Da igual que les digas lo que puede ocurrir De sobra lo saben. Quizás hasta retuitearon, hace meses, el anuncio aquel del chaval que por andar de fiesta contagia a su abuela. Pero es compatible todo. El retuiteo razonable y la conducta desquiciada. Las buenas palabras sobre responsabilidad y cuidado, y las fiestas –ahora vespertinas– con alcohol, música, abrazos y homenajes a la vieja normalidad. Sin mascarilla, por favor.
Luego, familias enteras contagiadas. UCI saturadas. Personal sanitario agotado y enfadado -con razón- por tener que estar atendiendo a imprudentes que decidieron que esto no iba con ellos (hasta que fue).
Todo esto está demostrando tres heridas bastante extendidas y que deberían hacernos pensar:
1) La de la falta de responsabilidad que nace de no querer ver las consecuencias de los actos.
2) La de la debilidad de quienes no son capaces de renunciar a las dosis de diversión que exigen como un imperativo categórico (¿será que en lugar de diversión es evasión?).

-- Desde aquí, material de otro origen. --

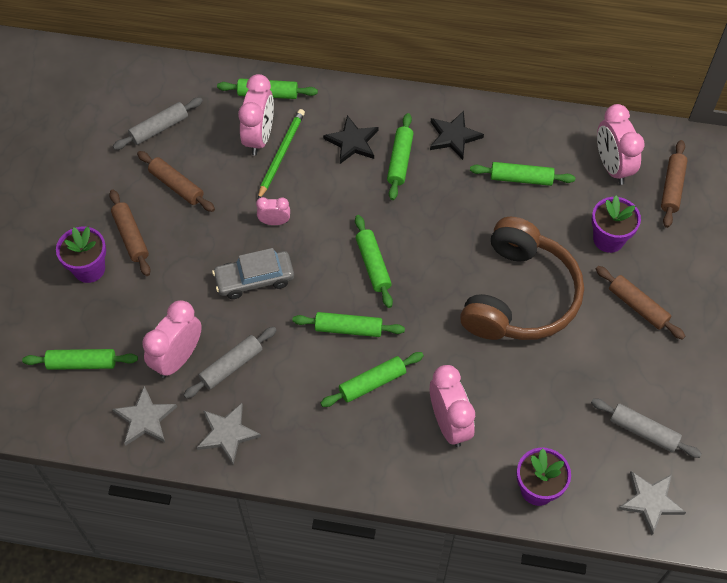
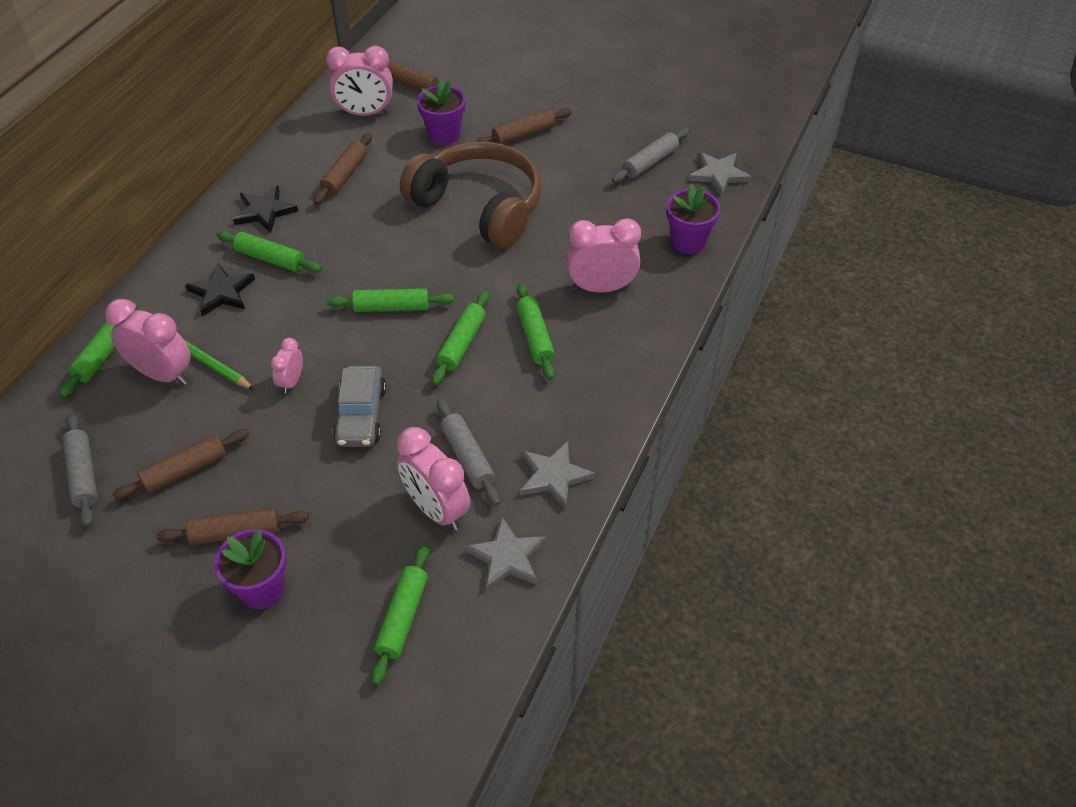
camera: 75 degrees left, 10 degrees down
green rolling pin [470,162,575,186] -> brown rolling pin [314,133,372,205]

3) La del egoísmo, puro y duro. Egoísmo de quien elige el riesgo sabiendo que terminará poniendo en peligro también a padres, abuelos, vecinos… y en definitiva contribuyendo a que esta sociedad siga colapsando. Eso sí, entonces la culpa será de los sanitarios o de quien se tercie.
A veces una buena bofetada es lo que necesitaban algunos. Pero lo peor es que, como se te ocurra recriminarles el ir por ahí sin mascarilla, la bofetada, encima, igual te la llevas tú.